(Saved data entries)
--- START ---

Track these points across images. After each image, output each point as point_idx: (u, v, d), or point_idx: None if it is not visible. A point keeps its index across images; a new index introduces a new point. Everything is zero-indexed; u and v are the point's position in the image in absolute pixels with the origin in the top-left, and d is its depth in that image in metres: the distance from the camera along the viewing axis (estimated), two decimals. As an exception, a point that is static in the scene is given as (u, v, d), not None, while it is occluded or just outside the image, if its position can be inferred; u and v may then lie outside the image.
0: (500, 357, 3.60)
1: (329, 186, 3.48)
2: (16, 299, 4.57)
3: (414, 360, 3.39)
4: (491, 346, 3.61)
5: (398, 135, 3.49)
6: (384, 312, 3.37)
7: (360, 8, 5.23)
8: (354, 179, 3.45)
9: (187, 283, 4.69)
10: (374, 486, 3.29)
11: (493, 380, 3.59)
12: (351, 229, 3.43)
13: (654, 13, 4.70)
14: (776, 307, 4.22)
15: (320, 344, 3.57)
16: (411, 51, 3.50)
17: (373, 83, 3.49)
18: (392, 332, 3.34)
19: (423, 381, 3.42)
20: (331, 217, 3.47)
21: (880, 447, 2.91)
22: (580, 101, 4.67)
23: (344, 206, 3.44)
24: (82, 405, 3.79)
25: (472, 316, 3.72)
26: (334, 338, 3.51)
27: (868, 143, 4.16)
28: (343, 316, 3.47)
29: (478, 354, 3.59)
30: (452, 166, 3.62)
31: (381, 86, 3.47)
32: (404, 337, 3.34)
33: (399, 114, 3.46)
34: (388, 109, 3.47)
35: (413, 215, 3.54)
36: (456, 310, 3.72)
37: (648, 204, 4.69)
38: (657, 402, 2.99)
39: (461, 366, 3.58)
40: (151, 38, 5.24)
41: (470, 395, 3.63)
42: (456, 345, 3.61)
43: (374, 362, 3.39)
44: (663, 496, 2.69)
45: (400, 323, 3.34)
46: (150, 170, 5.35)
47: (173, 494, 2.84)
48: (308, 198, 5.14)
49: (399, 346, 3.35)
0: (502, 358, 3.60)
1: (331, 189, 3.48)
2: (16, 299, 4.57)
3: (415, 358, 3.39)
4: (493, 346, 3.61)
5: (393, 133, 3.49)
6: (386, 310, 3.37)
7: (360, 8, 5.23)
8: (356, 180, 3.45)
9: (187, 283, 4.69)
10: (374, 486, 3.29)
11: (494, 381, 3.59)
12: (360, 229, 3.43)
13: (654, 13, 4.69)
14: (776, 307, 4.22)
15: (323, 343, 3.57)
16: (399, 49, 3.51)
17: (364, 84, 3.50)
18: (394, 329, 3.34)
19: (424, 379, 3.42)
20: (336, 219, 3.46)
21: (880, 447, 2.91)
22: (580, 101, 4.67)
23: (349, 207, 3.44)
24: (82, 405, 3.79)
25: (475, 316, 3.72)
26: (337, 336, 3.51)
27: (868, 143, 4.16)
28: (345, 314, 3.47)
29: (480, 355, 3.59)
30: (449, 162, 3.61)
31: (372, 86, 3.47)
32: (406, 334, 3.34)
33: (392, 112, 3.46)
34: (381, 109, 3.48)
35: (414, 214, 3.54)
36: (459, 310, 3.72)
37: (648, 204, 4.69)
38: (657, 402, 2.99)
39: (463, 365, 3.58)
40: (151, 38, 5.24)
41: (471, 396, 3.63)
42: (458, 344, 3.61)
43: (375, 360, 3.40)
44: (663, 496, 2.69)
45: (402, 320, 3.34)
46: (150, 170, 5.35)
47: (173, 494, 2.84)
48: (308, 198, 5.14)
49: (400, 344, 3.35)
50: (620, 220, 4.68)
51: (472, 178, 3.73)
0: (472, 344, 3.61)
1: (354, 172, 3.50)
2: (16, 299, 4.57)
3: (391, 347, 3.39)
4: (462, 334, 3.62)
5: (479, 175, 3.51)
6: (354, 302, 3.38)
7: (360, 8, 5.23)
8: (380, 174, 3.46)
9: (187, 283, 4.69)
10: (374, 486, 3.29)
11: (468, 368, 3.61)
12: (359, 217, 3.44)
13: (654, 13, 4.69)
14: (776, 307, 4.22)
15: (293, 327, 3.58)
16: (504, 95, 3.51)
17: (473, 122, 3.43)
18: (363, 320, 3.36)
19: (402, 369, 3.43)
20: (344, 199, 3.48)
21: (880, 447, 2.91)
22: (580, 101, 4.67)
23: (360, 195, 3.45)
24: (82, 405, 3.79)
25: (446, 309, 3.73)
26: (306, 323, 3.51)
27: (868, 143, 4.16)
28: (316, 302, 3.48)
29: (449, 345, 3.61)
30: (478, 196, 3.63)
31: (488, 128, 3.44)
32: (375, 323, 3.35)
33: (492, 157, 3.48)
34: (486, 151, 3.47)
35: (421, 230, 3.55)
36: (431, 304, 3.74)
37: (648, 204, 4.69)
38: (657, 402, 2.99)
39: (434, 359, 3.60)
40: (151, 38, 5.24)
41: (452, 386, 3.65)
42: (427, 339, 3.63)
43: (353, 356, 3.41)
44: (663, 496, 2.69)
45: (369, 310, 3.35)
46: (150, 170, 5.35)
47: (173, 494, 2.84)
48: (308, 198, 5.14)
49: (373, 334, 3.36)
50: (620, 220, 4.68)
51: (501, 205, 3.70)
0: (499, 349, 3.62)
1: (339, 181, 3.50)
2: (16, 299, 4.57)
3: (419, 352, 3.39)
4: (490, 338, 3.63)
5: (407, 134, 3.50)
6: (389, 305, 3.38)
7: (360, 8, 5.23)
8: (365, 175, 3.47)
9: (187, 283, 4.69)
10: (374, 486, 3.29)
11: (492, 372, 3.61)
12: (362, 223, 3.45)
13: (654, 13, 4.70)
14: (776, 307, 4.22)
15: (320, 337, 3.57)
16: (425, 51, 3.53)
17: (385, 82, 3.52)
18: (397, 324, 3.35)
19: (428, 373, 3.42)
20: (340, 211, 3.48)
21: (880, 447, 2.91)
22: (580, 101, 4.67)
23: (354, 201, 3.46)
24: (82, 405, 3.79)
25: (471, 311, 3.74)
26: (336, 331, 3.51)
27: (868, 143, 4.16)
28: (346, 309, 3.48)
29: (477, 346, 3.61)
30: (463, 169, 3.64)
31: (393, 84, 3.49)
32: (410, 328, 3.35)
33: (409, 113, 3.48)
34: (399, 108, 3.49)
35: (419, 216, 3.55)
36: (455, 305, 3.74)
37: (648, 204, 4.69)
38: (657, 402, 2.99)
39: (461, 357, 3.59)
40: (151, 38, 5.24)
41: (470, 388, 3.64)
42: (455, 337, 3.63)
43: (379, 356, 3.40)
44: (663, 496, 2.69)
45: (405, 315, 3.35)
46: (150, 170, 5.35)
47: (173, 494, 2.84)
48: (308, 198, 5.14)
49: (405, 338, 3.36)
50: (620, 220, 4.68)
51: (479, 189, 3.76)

--- END ---

TASK REQUIREMENTS:
In full and without changes, copy the entries above.

ANSWER BELOW:
Track these points across images. After each image, output each point as point_idx: (u, v, d), or point_idx: None if it is not visible. A point keeps its index across images; a new index introduces a new point. Everything is zero-indexed; u and v are the point's position in the image in absolute pixels with the origin in the top-left, and d is its depth in that image in metres: the distance from the camera along the viewing axis (estimated), two decimals. As an exception, a point that is static in the scene is given as (u, v, d), not None, while it is occluded or just outside the image, if its position can be inferred; u and v may then lie outside the image.
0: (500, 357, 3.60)
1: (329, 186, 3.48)
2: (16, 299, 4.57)
3: (414, 360, 3.39)
4: (491, 346, 3.61)
5: (398, 135, 3.49)
6: (384, 312, 3.37)
7: (360, 8, 5.23)
8: (354, 179, 3.45)
9: (187, 283, 4.69)
10: (374, 486, 3.29)
11: (493, 380, 3.59)
12: (351, 229, 3.43)
13: (654, 13, 4.70)
14: (776, 307, 4.22)
15: (320, 344, 3.57)
16: (411, 51, 3.50)
17: (373, 83, 3.49)
18: (392, 332, 3.34)
19: (423, 381, 3.42)
20: (331, 217, 3.47)
21: (880, 447, 2.91)
22: (580, 101, 4.67)
23: (344, 206, 3.44)
24: (82, 405, 3.79)
25: (472, 316, 3.72)
26: (334, 338, 3.51)
27: (868, 143, 4.16)
28: (343, 316, 3.47)
29: (478, 354, 3.59)
30: (452, 166, 3.62)
31: (381, 86, 3.47)
32: (404, 337, 3.34)
33: (399, 114, 3.46)
34: (388, 109, 3.47)
35: (413, 215, 3.54)
36: (456, 310, 3.72)
37: (648, 204, 4.69)
38: (657, 402, 2.99)
39: (461, 366, 3.58)
40: (151, 38, 5.24)
41: (470, 395, 3.63)
42: (456, 345, 3.61)
43: (374, 362, 3.39)
44: (663, 496, 2.69)
45: (400, 323, 3.34)
46: (150, 170, 5.35)
47: (173, 494, 2.84)
48: (308, 198, 5.14)
49: (399, 346, 3.35)
0: (502, 358, 3.60)
1: (331, 189, 3.48)
2: (16, 299, 4.57)
3: (415, 358, 3.39)
4: (493, 346, 3.61)
5: (393, 133, 3.49)
6: (386, 310, 3.37)
7: (360, 8, 5.23)
8: (356, 180, 3.45)
9: (187, 283, 4.69)
10: (374, 486, 3.29)
11: (494, 381, 3.59)
12: (360, 229, 3.43)
13: (654, 13, 4.69)
14: (776, 307, 4.22)
15: (323, 343, 3.57)
16: (399, 49, 3.51)
17: (364, 84, 3.50)
18: (394, 329, 3.34)
19: (424, 379, 3.42)
20: (336, 219, 3.46)
21: (880, 447, 2.91)
22: (580, 101, 4.67)
23: (349, 207, 3.44)
24: (82, 405, 3.79)
25: (475, 316, 3.72)
26: (337, 336, 3.51)
27: (868, 143, 4.16)
28: (345, 314, 3.47)
29: (480, 355, 3.59)
30: (449, 162, 3.61)
31: (372, 86, 3.47)
32: (406, 334, 3.34)
33: (392, 112, 3.46)
34: (381, 109, 3.48)
35: (414, 214, 3.54)
36: (459, 310, 3.72)
37: (648, 204, 4.69)
38: (657, 402, 2.99)
39: (463, 365, 3.58)
40: (151, 38, 5.24)
41: (471, 396, 3.63)
42: (458, 344, 3.61)
43: (375, 360, 3.40)
44: (663, 496, 2.69)
45: (402, 320, 3.34)
46: (150, 170, 5.35)
47: (173, 494, 2.84)
48: (308, 198, 5.14)
49: (400, 344, 3.35)
50: (620, 220, 4.68)
51: (472, 178, 3.73)
0: (472, 344, 3.61)
1: (354, 172, 3.50)
2: (16, 299, 4.57)
3: (391, 347, 3.39)
4: (462, 334, 3.62)
5: (479, 175, 3.51)
6: (354, 302, 3.38)
7: (360, 8, 5.23)
8: (380, 174, 3.46)
9: (187, 283, 4.69)
10: (374, 486, 3.29)
11: (468, 368, 3.61)
12: (359, 217, 3.44)
13: (654, 13, 4.69)
14: (776, 307, 4.22)
15: (293, 327, 3.58)
16: (504, 95, 3.51)
17: (473, 122, 3.43)
18: (363, 320, 3.36)
19: (402, 369, 3.43)
20: (344, 199, 3.48)
21: (880, 447, 2.91)
22: (580, 101, 4.67)
23: (360, 195, 3.45)
24: (82, 405, 3.79)
25: (446, 309, 3.73)
26: (306, 323, 3.51)
27: (868, 143, 4.16)
28: (316, 302, 3.48)
29: (449, 345, 3.61)
30: (478, 196, 3.63)
31: (488, 128, 3.44)
32: (375, 323, 3.35)
33: (492, 157, 3.48)
34: (486, 151, 3.47)
35: (421, 230, 3.55)
36: (431, 304, 3.74)
37: (648, 204, 4.69)
38: (657, 402, 2.99)
39: (434, 359, 3.60)
40: (151, 38, 5.24)
41: (452, 386, 3.65)
42: (427, 339, 3.63)
43: (353, 356, 3.41)
44: (663, 496, 2.69)
45: (369, 310, 3.35)
46: (150, 170, 5.35)
47: (173, 494, 2.84)
48: (308, 198, 5.14)
49: (373, 334, 3.36)
50: (620, 220, 4.68)
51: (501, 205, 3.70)
0: (499, 349, 3.62)
1: (339, 181, 3.50)
2: (16, 299, 4.57)
3: (419, 352, 3.39)
4: (490, 338, 3.63)
5: (407, 134, 3.50)
6: (389, 305, 3.38)
7: (360, 8, 5.23)
8: (365, 175, 3.47)
9: (187, 283, 4.69)
10: (374, 486, 3.29)
11: (492, 372, 3.61)
12: (362, 223, 3.45)
13: (654, 13, 4.70)
14: (776, 307, 4.22)
15: (320, 337, 3.57)
16: (425, 51, 3.53)
17: (385, 82, 3.52)
18: (397, 324, 3.35)
19: (428, 373, 3.42)
20: (340, 211, 3.48)
21: (880, 447, 2.91)
22: (580, 101, 4.67)
23: (354, 201, 3.46)
24: (82, 405, 3.79)
25: (471, 311, 3.74)
26: (336, 331, 3.51)
27: (868, 143, 4.16)
28: (346, 309, 3.48)
29: (477, 346, 3.61)
30: (463, 169, 3.64)
31: (393, 84, 3.49)
32: (410, 328, 3.35)
33: (409, 113, 3.48)
34: (399, 108, 3.49)
35: (419, 216, 3.55)
36: (455, 305, 3.74)
37: (648, 204, 4.69)
38: (657, 402, 2.99)
39: (461, 357, 3.59)
40: (151, 38, 5.24)
41: (470, 388, 3.64)
42: (455, 337, 3.63)
43: (379, 356, 3.40)
44: (663, 496, 2.69)
45: (405, 315, 3.35)
46: (150, 170, 5.35)
47: (173, 494, 2.84)
48: (308, 198, 5.14)
49: (405, 338, 3.36)
50: (620, 220, 4.68)
51: (479, 189, 3.76)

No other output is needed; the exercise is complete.